The registrar refused to put the rather unusual name into the baby’s birth certificate, the parents refused to choose a different one. The case ended up in court, where, eventually, mom and dad were convinced to not saddle their son with a name that many people across the world associate with pure evil. The baby boy is now named Lucian.
The Latin word “lucifer” means “morning star” or, as an adjective, “light-bringing.” But today the name is a synonym for the devil. In Christian tradition, Lucifer was used as the proper name of the devil before his fall from grace. In popular culture Lucifer is synonymous with the devil or Satan.
Because the name stands for the personification of evil, the Association for the German Language (GfdS) considers it problematic and not appropriate.
“At the center of decisions like this is the well-being of the child,” Frauke Rüdebusch from the GfdS told newspaper Die Welt.
While there are no laws about what parents can name their children in Germany, parents cannot name them anything they want to. The registrar has to approve every name to go on a baby’s birth certificate.
If she is unsure, she can consult with the GfdS or, if she considers a name inappropriate and the parents won’t budge, go to court — all to prevent boys and girls from growing up with names that open them up to ridicule later in life.
Most parents in Germany decide on more conventional names for their children.
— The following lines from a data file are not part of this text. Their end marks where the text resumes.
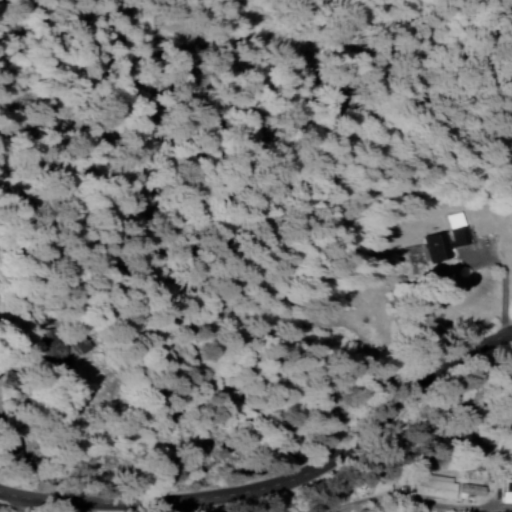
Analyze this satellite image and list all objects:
building: (446, 238)
building: (80, 342)
building: (53, 344)
road: (471, 428)
building: (8, 446)
road: (277, 483)
building: (434, 486)
building: (471, 489)
building: (507, 492)
road: (194, 506)
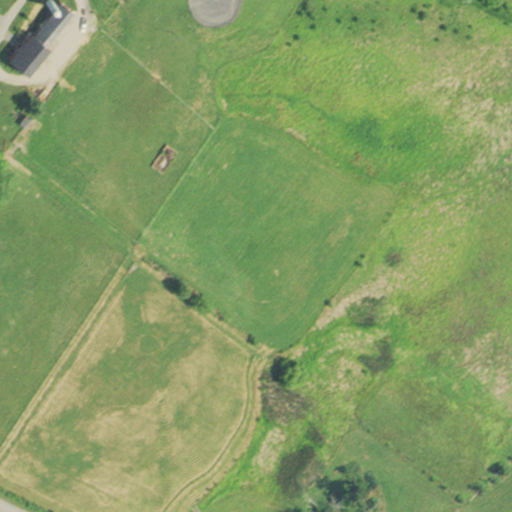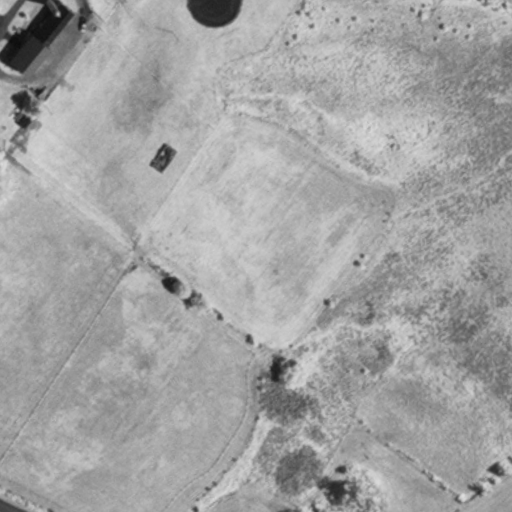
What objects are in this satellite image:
building: (46, 36)
road: (28, 79)
building: (167, 158)
road: (4, 509)
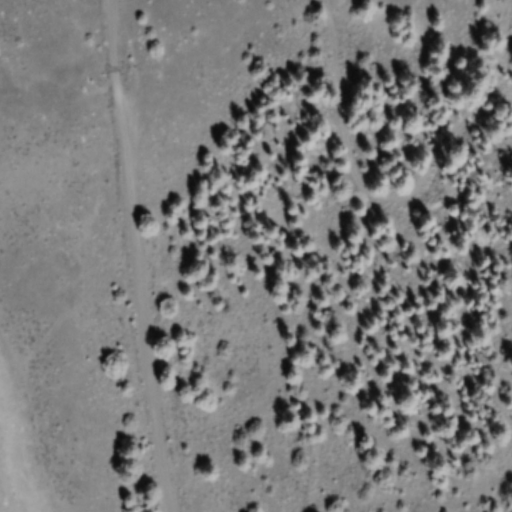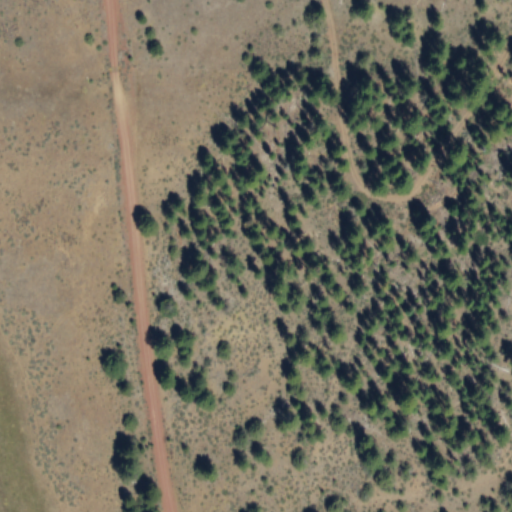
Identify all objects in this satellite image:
road: (146, 256)
road: (385, 274)
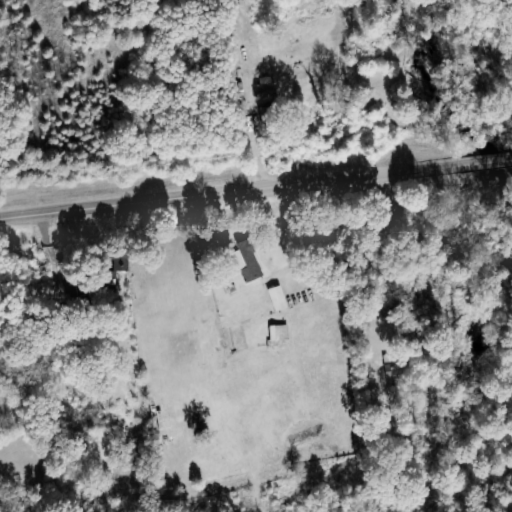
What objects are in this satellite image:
road: (256, 186)
building: (246, 265)
building: (274, 300)
building: (276, 336)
The GfdS collects records of hundreds of registry offices across the country each year to compile a list of the most popular names. In 2016, they received more than one million individual entries, covering 97% of all baby names given that year.
The most popular names for girls born in 2016 were Marie, Sophie and Sophia. For boys, the top three were Elias, Alexander and Maximilian. More unusual names that were approved in 2016 include Fips and Twain, as in Mark.
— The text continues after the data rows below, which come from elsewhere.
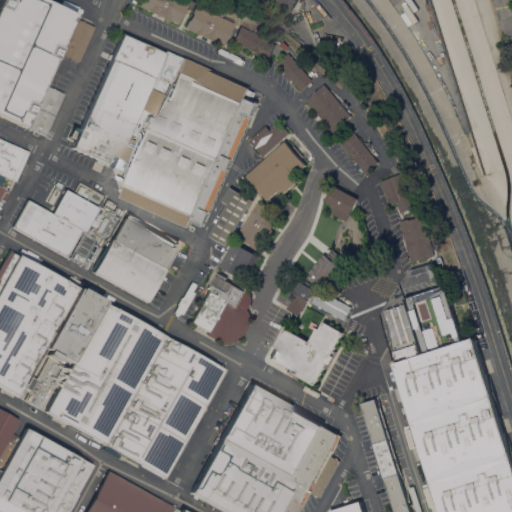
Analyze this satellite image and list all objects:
road: (402, 1)
road: (410, 1)
building: (164, 8)
building: (167, 8)
road: (507, 14)
building: (207, 24)
building: (209, 25)
parking lot: (177, 38)
building: (77, 40)
building: (79, 40)
building: (252, 42)
building: (254, 43)
road: (497, 47)
building: (27, 52)
building: (28, 53)
parking lot: (246, 63)
building: (294, 71)
building: (296, 71)
parking lot: (283, 83)
building: (123, 101)
building: (126, 103)
building: (200, 107)
building: (329, 107)
building: (330, 108)
building: (47, 111)
river: (439, 121)
road: (60, 129)
building: (267, 138)
building: (269, 139)
building: (189, 144)
building: (361, 152)
building: (10, 158)
building: (11, 159)
building: (225, 162)
road: (233, 166)
building: (276, 171)
building: (279, 171)
building: (170, 177)
road: (105, 184)
building: (0, 186)
road: (440, 188)
building: (398, 192)
building: (401, 192)
building: (4, 193)
building: (342, 202)
building: (341, 203)
building: (110, 204)
road: (378, 204)
building: (75, 211)
building: (229, 216)
building: (232, 216)
building: (64, 226)
building: (259, 226)
building: (255, 227)
building: (46, 228)
building: (418, 238)
building: (421, 239)
building: (144, 241)
building: (84, 245)
road: (299, 251)
building: (134, 258)
building: (238, 260)
building: (239, 260)
building: (6, 266)
building: (327, 266)
building: (128, 270)
building: (321, 270)
building: (436, 274)
rooftop solar panel: (21, 278)
road: (186, 284)
rooftop solar panel: (52, 286)
building: (356, 286)
rooftop solar panel: (7, 292)
building: (302, 293)
building: (462, 294)
rooftop solar panel: (35, 295)
building: (300, 296)
building: (407, 297)
building: (332, 304)
building: (333, 306)
building: (223, 310)
building: (224, 311)
rooftop solar panel: (119, 315)
rooftop solar panel: (5, 317)
building: (28, 319)
building: (436, 320)
building: (75, 324)
road: (257, 325)
building: (404, 331)
rooftop solar panel: (107, 338)
rooftop solar panel: (9, 345)
road: (213, 350)
building: (305, 351)
building: (308, 352)
rooftop solar panel: (185, 355)
rooftop solar panel: (133, 357)
building: (102, 366)
building: (183, 371)
building: (103, 372)
building: (44, 379)
building: (444, 379)
rooftop solar panel: (204, 380)
road: (303, 381)
road: (351, 390)
rooftop solar panel: (70, 404)
rooftop solar panel: (107, 408)
rooftop solar panel: (177, 412)
building: (5, 425)
building: (153, 425)
building: (6, 427)
building: (458, 429)
building: (271, 432)
building: (462, 437)
rooftop solar panel: (158, 450)
building: (385, 454)
road: (101, 455)
building: (262, 457)
building: (392, 461)
building: (308, 471)
building: (32, 473)
parking lot: (324, 475)
road: (337, 475)
building: (39, 476)
building: (325, 476)
building: (239, 482)
road: (88, 484)
building: (70, 486)
building: (477, 488)
building: (122, 497)
building: (123, 497)
building: (349, 507)
building: (349, 508)
building: (177, 511)
building: (178, 511)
In previous years, parents were allowed to name their children Gandalf, Godsgift or Kastanie (German for “chestnut”), for example. Moms and dads who wanted to go with Vespa, Westend or Dracula, on the other hand, were refused and had to go back to the drawing board.
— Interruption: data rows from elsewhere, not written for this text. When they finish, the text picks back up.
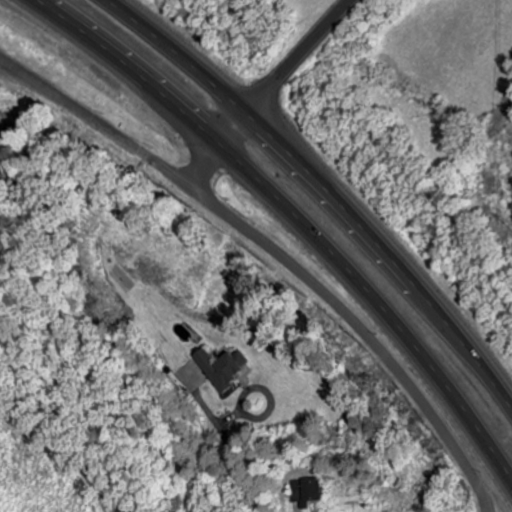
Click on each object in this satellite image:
road: (184, 55)
road: (127, 69)
road: (288, 73)
road: (94, 124)
road: (205, 167)
road: (390, 248)
road: (374, 305)
road: (358, 331)
building: (229, 370)
building: (314, 491)
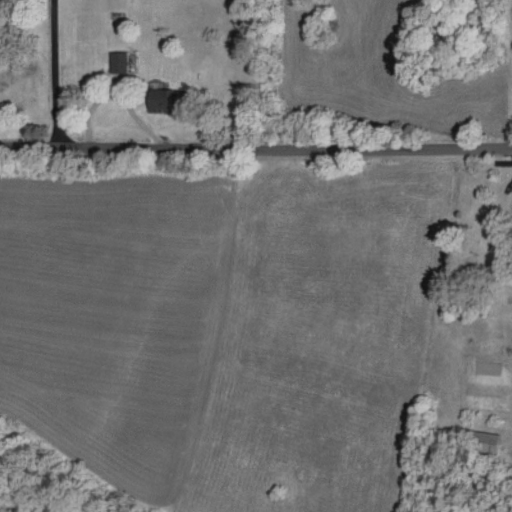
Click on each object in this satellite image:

In 2015, a refugee mother was so grateful for her new life in Germany that she named her daughter Angela Merkel, after the German chancellor.
Harriet illegal in Iceland
Other countries have different rules when it comes to naming babies. In Iceland, parents can choose from a list of roughly 1,850 female and 1,700 male names for their babies. If they aren’t happy with any of the choices, they can appeal to the Icelandic Naming Committee. To pass the test, a name can only have letters that are part of the Icelandic alphabet, and must be “capable of having Icelandic grammatical endings.”
This reporter’s name wouldn’t fly in Iceland, since the nation’s alphabet does not include the letter C. Harriet is also a no-go, as a British-Icelandic family found out. The British father and Icelandic mother where aghast when the national registry refused to renew their 10-year-old daughter’s passport in 2014 because it did not recognize her name. Harriet cannot be conjugated in Icelandic.
All citizens of the People’s Republic of China aged 16 and older must carry identity cards, which are processed electronically. That’s why all names must be spelled with characters that can be entered into or processed by a computer. Of the roughly 70,000 known Chinese characters, both simplified and traditional, only around 32,200 fulfill this requirement.
The US is famous for having lax rules on what names are allowed. Celebrities have kids named North, Apple or Blue Ivy. Regular citizens go crazy as well, naming their children Prince Charles, I’munique or Hellzel – who would make a perfect sister to the little German boy almost named Lucifer.